Omit the pictures and output every entry below exactly as written.

[Data extracts]

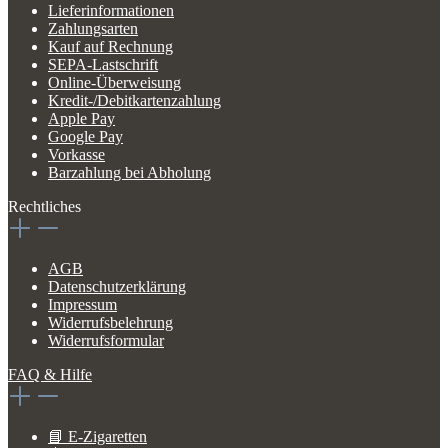
Lieferinformationen
Zahlungsarten
Kauf auf Rechnung
SEPA-Lastschrift
Online-Überweisung
Kredit-/Debitkartenzahlung
Apple Pay
Google Pay
Vorkasse
Barzahlung bei Abholung
Rechtliches
AGB
Datenschutzerklärung
Impressum
Widerrufsbelehrung
Widerrufsformular
FAQ & Hilfe
📘 E-Zigaretten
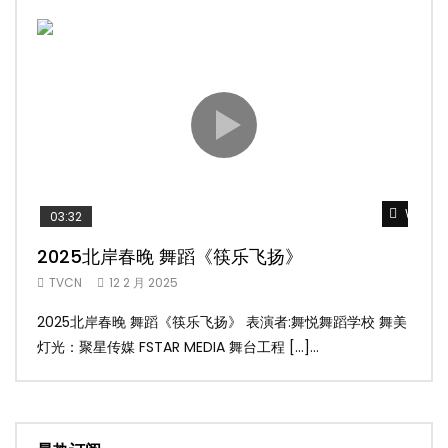
Watch 
03:32
02
2025北岸春晚 舞蹈《筷乐飞扬》
20
TVCN
12 2 月 2025
TV
2025北岸春晚 舞蹈《筷乐飞扬》 表演者:舞悦舞蹈学校 舞美
20
灯光：聚星传媒 FSTAR MEDIA 舞台工程 […]...
美灯光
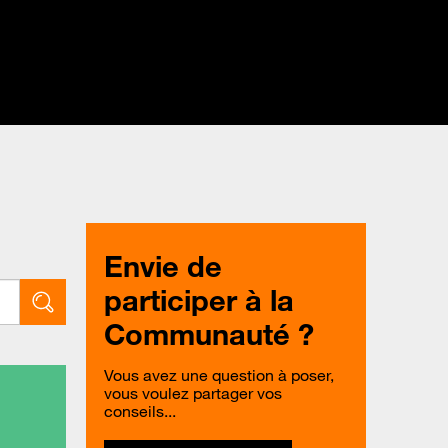
Envie de
participer à la
Communauté ?
Vous avez une question à poser,
vous voulez partager vos
conseils...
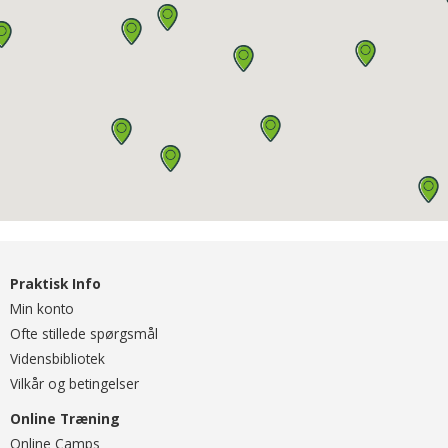
Praktisk Info
Min konto
Ofte stillede spørgsmål
Vidensbibliotek
Vilkår og betingelser
Online Træning
O
nline Camps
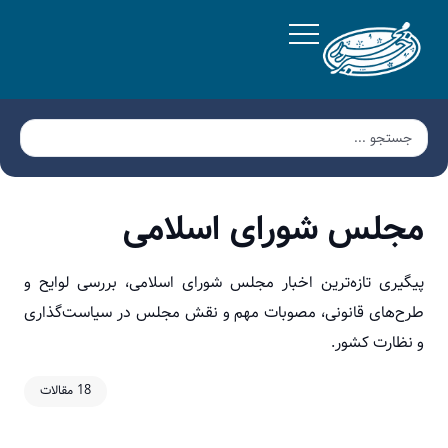
مجلس شورای اسلامی
پیگیری تازه‌ترین اخبار مجلس شورای اسلامی، بررسی لوایح و
طرح‌های قانونی، مصوبات مهم و نقش مجلس در سیاست‌گذاری
و نظارت کشور.
18 مقالات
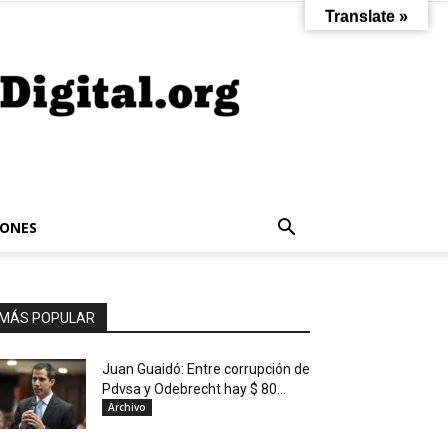
Translate »
IONES
MÁS POPULAR
Juan Guaidó: Entre corrupción de
Pdvsa y Odebrecht hay $ 80...
Archivo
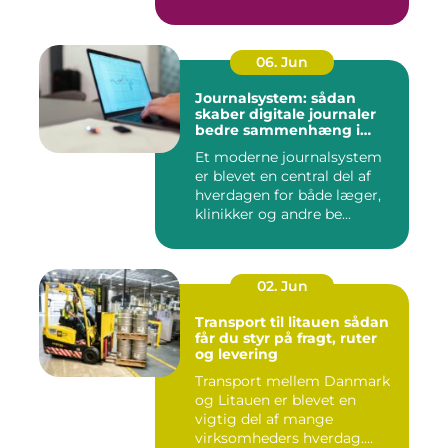
06. Jun
Journalsystem: sådan
skaber digitale journaler
bedre sammenhæng i
sundheden
Et moderne journalsystem
er blevet en central del af
hverdagen for både læger,
klinikker og andre be...
02. Jun
Transport til litauen sådan
får du styr på fragt, ruter
og levering
Transport mellem Danmark
og Litauen er blevet en
vigtig del af mange
virksomheders hverdag.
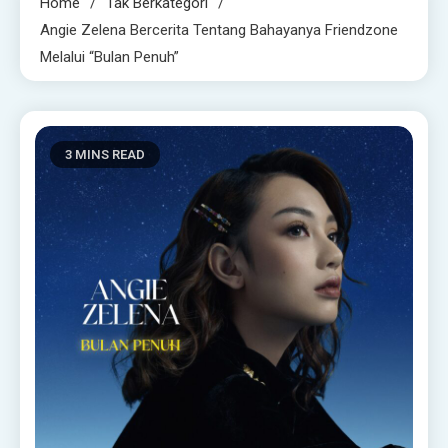
Home
Tak Berkategori
Angie Zelena Bercerita Tentang Bahayanya Friendzone
Melalui “Bulan Penuh”
3 MINS READ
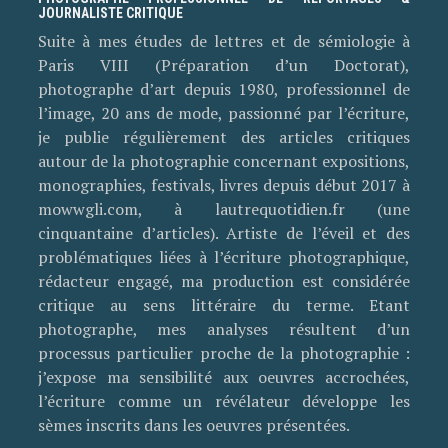
JOURNALISTE CRITIQUE
Suite à mes études de lettres et de sémiologie à
Paris VIII (Préparation d’un Doctorat),
photographe d’art depuis 1980, professionnel de
l’image, 20 ans de mode, passionné par l’écriture,
je publie régulièrement des articles critiques
autour de la photographie concernant expositions,
monographies, festivals, livres depuis début 2017 à
mowwgli.com, à lautrequotidien.fr (une
cinquantaine d’articles). Artiste de l’éveil et des
problématiques liées à l’écriture photographique,
rédacteur engagé, ma production est considérée
critique au sens littéraire du terme. Etant
photographe, mes analyses résultent d’un
processus particulier proche de la photographie :
j’expose ma sensibilité aux oeuvres accrochées,
l’écriture comme un révélateur développe les
sèmes inscrits dans les oeuvres présentées.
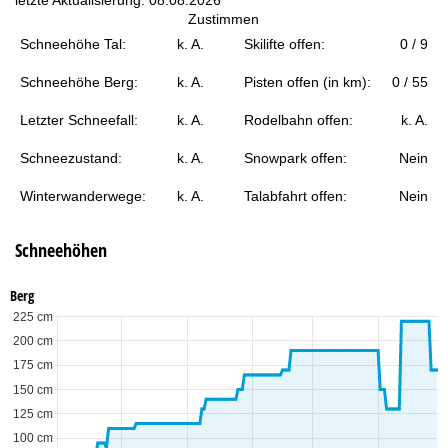
t
Zustimmen
Schneehöhe Tal:
k. A.
Skilifte offen:
0 / 9
e
Schneehöhe Berg:
k. A.
Pisten offen (in km):
0 / 55
Letzter Schneefall:
k. A.
Rodelbahn offen:
k. A.
Schneezustand:
k. A.
Snowpark offen:
Nein
Winterwanderwege:
k. A.
Talabfahrt offen:
Nein
Schneehöhen
Berg
225 cm
200 cm
175 cm
150 cm
125 cm
100 cm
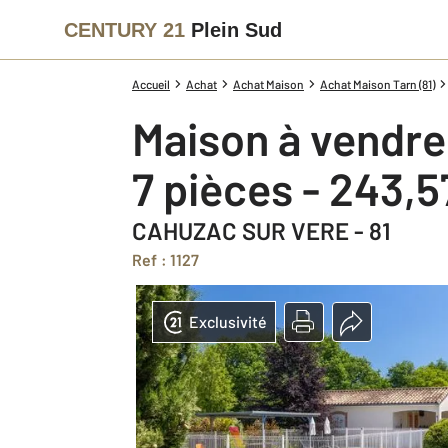
CENTURY 21
Plein Sud
Accueil
Achat
Achat Maison
Achat Maison Tarn (81)
Maison à vendre
7 pièces - 243,
CAHUZAC SUR VERE - 81
Ref : 1127
Exclusivité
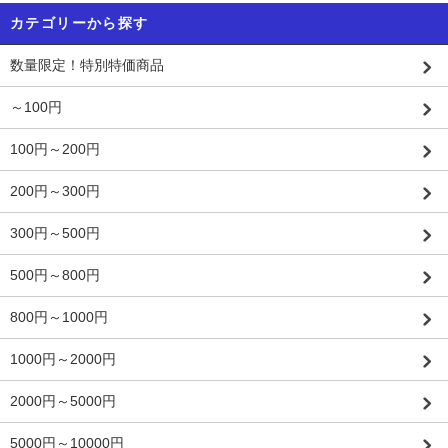
カテゴリーから探す
数量限定！特別特価商品
～100円
100円～200円
200円～300円
300円～500円
500円～800円
800円～1000円
1000円～2000円
2000円～5000円
5000円～10000円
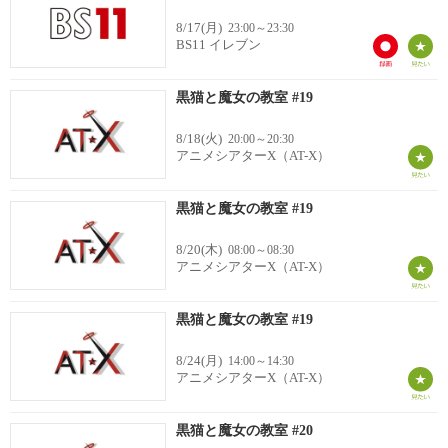
8/17(月)
23:00～23:30
BS11 イレブン
黒猫と魔女の教室 #19
8/18(火)
20:00～20:30
アニメシアターX（AT-X）
黒猫と魔女の教室 #19
8/20(木)
08:00～08:30
アニメシアターX（AT-X）
黒猫と魔女の教室 #19
8/24(月)
14:00～14:30
アニメシアターX（AT-X）
黒猫と魔女の教室 #20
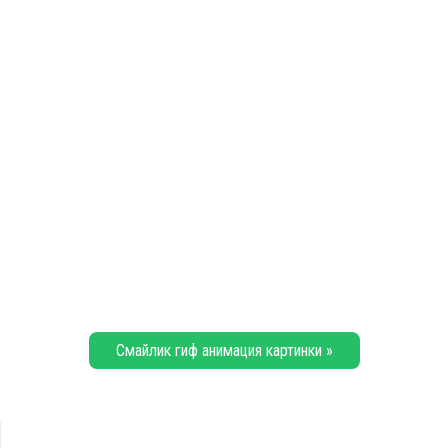
Смайлик гиф анимация картинки »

[/Data extracts]

- **Response area**:
Lieferinformationen
Zahlungsarten
Kauf auf Rechnung
SEPA-Lastschrift
Online-Überweisung
Kredit-/Debitkartenzahlung
Apple Pay
Google Pay
Vorkasse
Barzahlung bei Abholung
Rechtliches
AGB
Datenschutzerklärung
Impressum
Widerrufsbelehrung
Widerrufsformular
FAQ & Hilfe
📘 E-Zigaretten
Watch 
03:32
02
2025北岸春晚 舞蹈《筷乐飞扬》
20
TVCN
12 2 月 2025
TV
2025北岸春晚 舞蹈《筷乐飞扬》 表演者:舞悦舞蹈学校 舞美
20
灯光：聚星传媒 FSTAR MEDIA 舞台工程 […]...
美灯光
Envie de
participer à la
Communauté ?
Vous avez une question à poser,
vous voulez partager vos
conseils...
Praktisk Info
Min konto
Ofte stillede spørgsmål
Vidensbibliotek
Vilkår og betingelser
Online Træning
O
nline Camps
مجلس شورای اسلامی
پیگیری تازه‌ترین اخبار مجلس شورای اسلامی، بررسی لوایح و
طرح‌های قانونی، مصوبات مهم و نقش مجلس در سیاست‌گذاری
و نظارت کشور.
18 مقالات
Translate »
IONES
MÁS POPULAR
Juan Guaidó: Entre corrupción de
Pdvsa y Odebrecht hay $ 80...
Archivo
06. Jun
Journalsystem: sådan
skaber digitale journaler
bedre sammenhæng i
sundheden
Et moderne journalsystem
er blevet en central del af
hverdagen for både læger,
klinikker og andre be...
02. Jun
Transport til litauen sådan
får du styr på fragt, ruter
og levering
Transport mellem Danmark
og Litauen er blevet en
vigtig del af mange
virksomheders hverdag.
Home
Tak Berkategori
Angie Zelena Bercerita Tentang Bahayanya Friendzone
Melalui “Bulan Penuh”
3 MINS READ
JOURNALISTE CRITIQUE
Suite à mes études de lettres et de sémiologie à
Paris VIII (Préparation d’un Doctorat),
photographe d’art depuis 1980, professionnel de
l’image, 20 ans de mode, passionné par l’écriture,
je publie régulièrement des articles critiques
autour de la photographie concernant expositions,
monographies, festivals, livres depuis début 2017 à
mowwgli.com, à lautrequotidien.fr (une
cinquantaine d’articles). Artiste de l’éveil et des
problématiques liées à l’écriture photographique,
rédacteur engagé, ma production est considérée
critique au sens littéraire du terme. Etant
photographe, mes analyses résultent d’un
processus particulier proche de la photographie :
j’expose ma sensibilité aux oeuvres accrochées,
l’écriture comme un révélateur développe les
sèmes inscrits dans les oeuvres présentées.
t
Zustimmen
Schneehöhe Tal:
k. A.
Skilifte offen:
0 / 9
e
Schneehöhe Berg:
k. A.
Pisten offen (in km):
0 / 55
Letzter Schneefall:
k. A.
Rodelbahn offen:
k. A.
Schneezustand:
k. A.
Snowpark offen:
Nein
Winterwanderwege:
k. A.
Talabfahrt offen:
Nein
Schneehöhen
Berg
225 cm
200 cm
175 cm
150 cm
125 cm
100 cm
CENTURY 21
Plein Sud
Accueil
Achat
Achat Maison
Achat Maison Tarn (81)
Maison à vendre
7 pièces - 243,
CAHUZAC SUR VERE - 81
Ref : 1127
Exclusivité
カテゴリーから探す
数量限定！特別特価商品
～100円
100円～200円
200円～300円
300円～500円
500円～800円
800円～1000円
1000円～2000円
2000円～5000円
5000円～10000円
8/17(月)
23:00～23:30
BS11 イレブン
黒猫と魔女の教室 #19
8/18(火)
20:00～20:30
アニメシアターX（AT-X）
黒猫と魔女の教室 #19
8/20(木)
08:00～08:30
アニメシアターX（AT-X）
黒猫と魔女の教室 #19
8/24(月)
14:00～14:30
アニメシアターX（AT-X）
黒猫と魔女の教室 #20
Смайлик гиф анимация картинки »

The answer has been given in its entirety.